Reddington saw more success with another celebrity defendant: Red Sox slugger Mo Vaughn, who can attribute his 1998 verdict of “not guilty” to the defense attorney, who convinced a jury that Vaughn’s multiple failed sobriety tests after a car accident were not the result of late-night drunk driving, but rather shock from the crash that flipped his truck, combined with some off-season weight gain and a knee injury.
But Reddington’s ability to see the human being behind even the most horrific acts, his supporters say, has enabled him to take on not just celebrity cases, but high-profile crimes that may seem unthinkable.
Before even beginning his defense of Richard Shuman, who was convicted of murdering two business associates in the late 1990s, Reddington convinced Stoughton police to allow a Duxbury psychologist to assess Shuman on the night of his arrest. In court, Reddington stressed the extent of Shuman’s depression, how he was too disoriented to even enter a not guilty plea, according to a 1997 story from the Patriot Ledger. The judge decided to send the defendant to Bridgewater State Hospital for a psychiatric evaluation.

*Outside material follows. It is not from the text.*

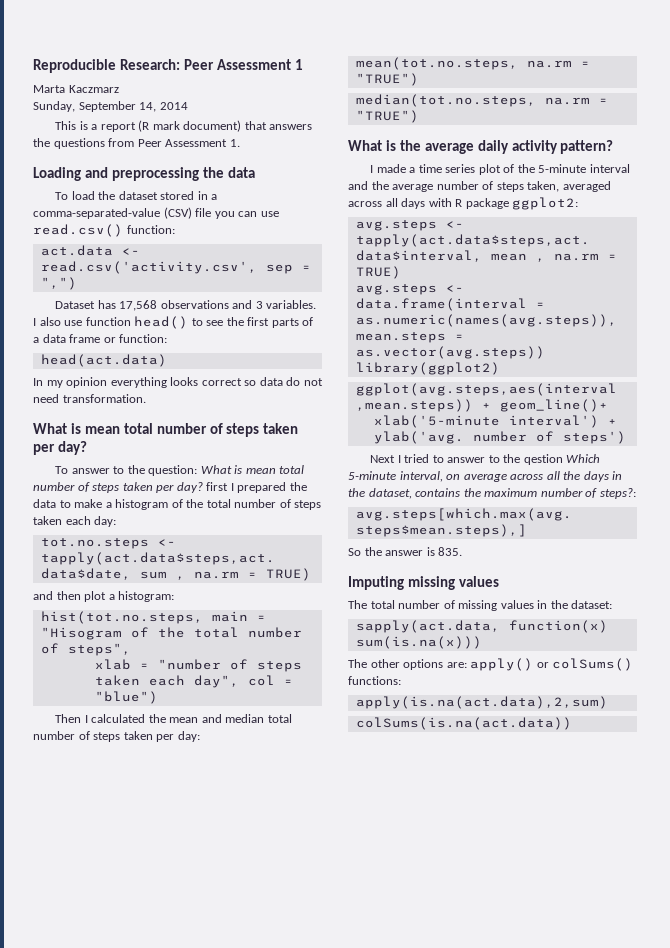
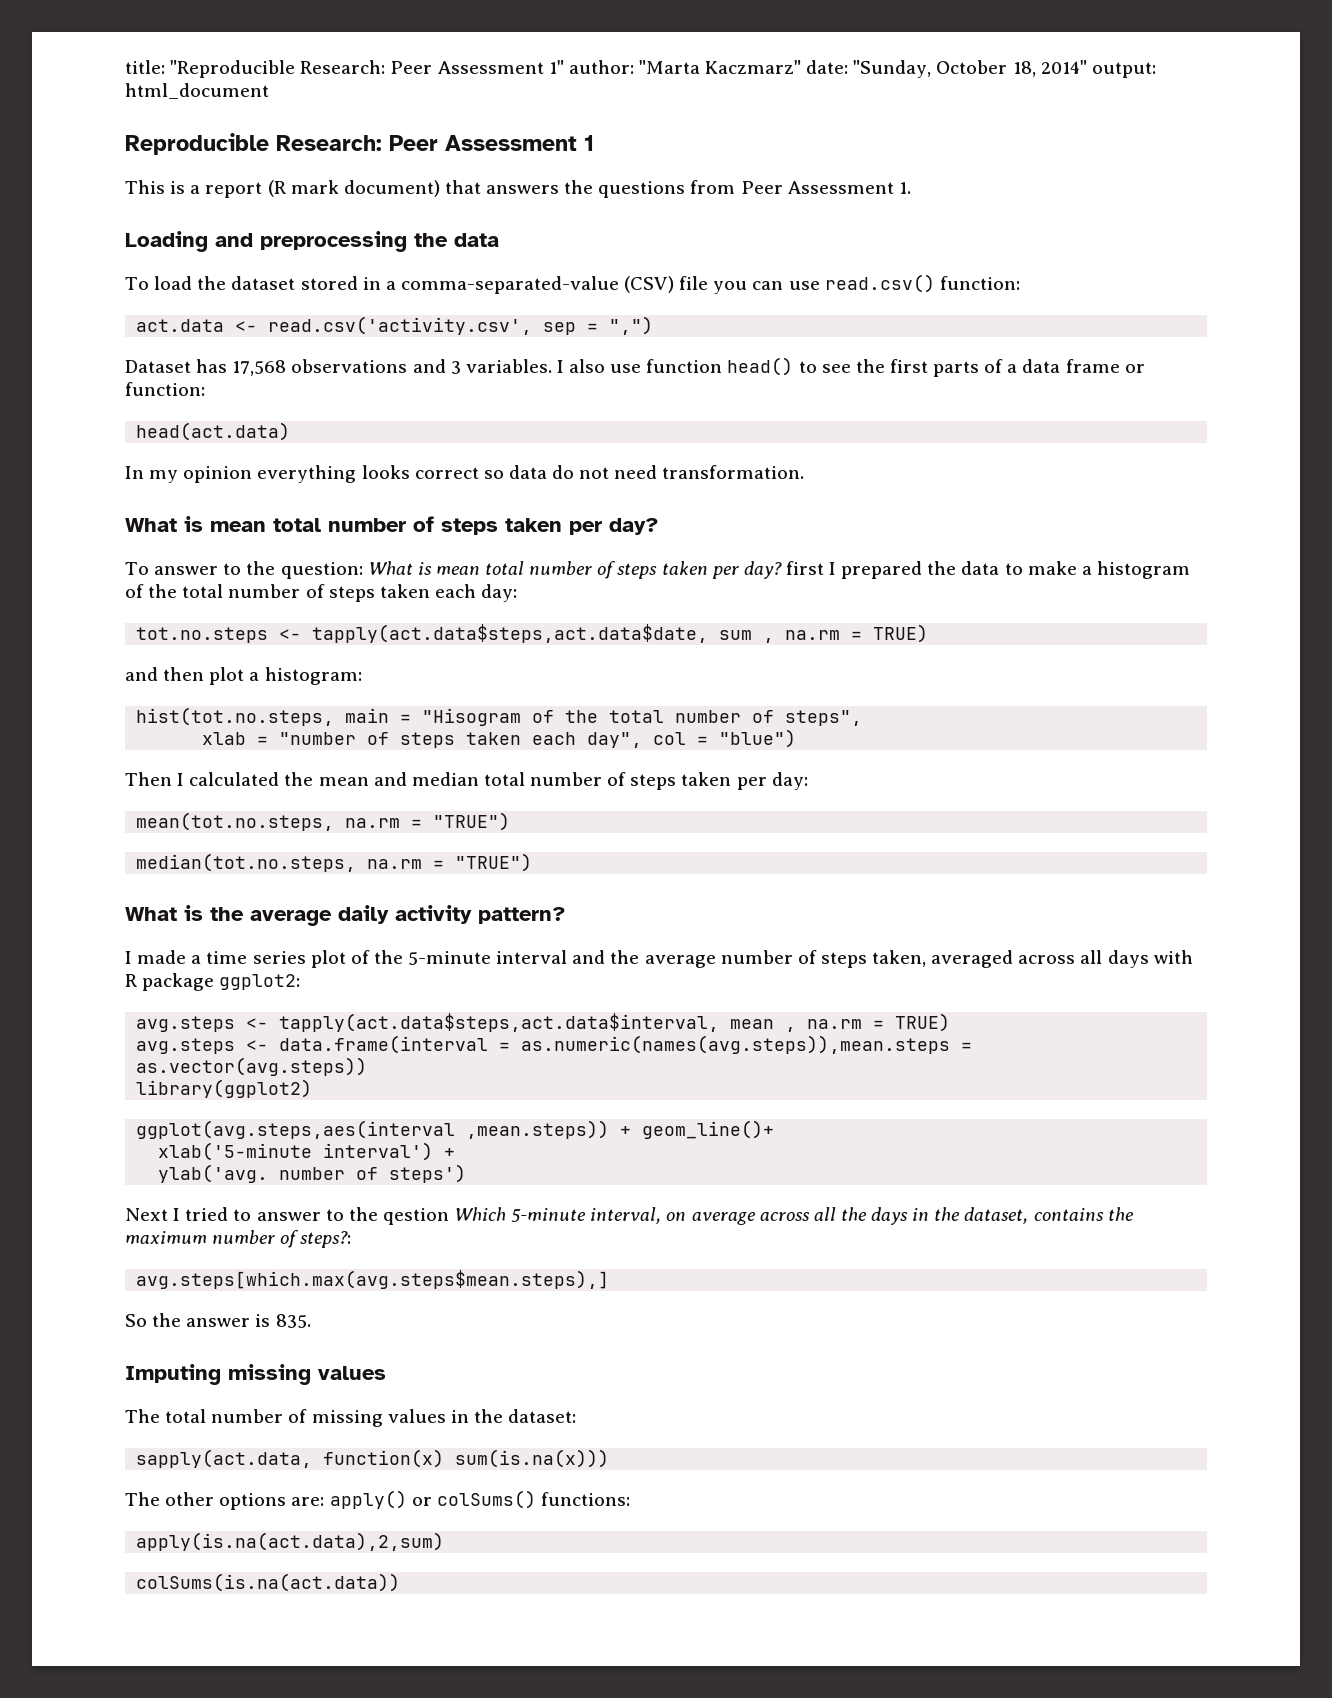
(33, 66) none -> [125,60,1156,78] [125,83,269,99] title: "Reproducible Research: Peer Assessment 1" author: "Marta Kaczmarz" date: "Sunday, October 18, 2014" output: html_document //
[33,85,119,93] [33,101,188,112] // Marta Kaczmarz // Sunday, September 14, 2014 -> (594, 143) none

In Clancy’s case, Reddington obtained early approval from a judge to have her examined by a forensic psychologist and is hoping to convince a judge Tuesday to let her await trial at her parent’s home with a GPS device, at the Spaulding Rehabilitation Hospital or the Worcester Recovery Center, a state-run Department of Mental Health secure facility, rather than in jail. “Something humane,” he said.
Reddington made clear that he is again preparing an insanity defense, which several criminal defense lawyers told the Globe is likely to make a strong case. But his methods, those who have observed his career say, are rooted in a sincere interest in and commitment to his clients’ well-being.
“Lawyers are supposed to be dispassionate, ‘just the facts,’ that sort of thing. But something this fraught — young children killed by their mother, notwithstanding the mental health issues that the defendant appears to have had — you have to have a deft touch,” Hafer said. “Reddington fights really hard for his clients, and he does that without alienating all the other people in the system.”
Keith Halpern, a defense attorney with experience representing defendants with mental health challenges, said that the evidence in Clancy’s case points to an insanity defense, but that he believes state prosecutors should “have the courage and the guts” to assess Clancy’s mental wellness for themselves, and to choose not to proceed with criminal charges if they don’t believe she was acting rationally.
“If they don’t feel that the evidence proves it beyond a reasonable doubt, then they shouldn’t bring the case,” Halpern said. “Saying, ‘well, let a jury figure it out,’ is a complete abdication of what their role is supposed to be.”
If prosecutors do bring the case, Reddington’s history indicates he has no intention of backing down from the challenge.
“You need a diligent district attorney to protect society, but you need the counter-balance of an aggressive defense attorney,” Reddington told the Patriot Ledger in 1997.
“You need both sides working hard to advocate their respective sides in front of a fair judge. Then you need a jury to bring its own collective life experiences and common sense to reach a verdict,” he said. “It’s a beautiful thing, and it works.”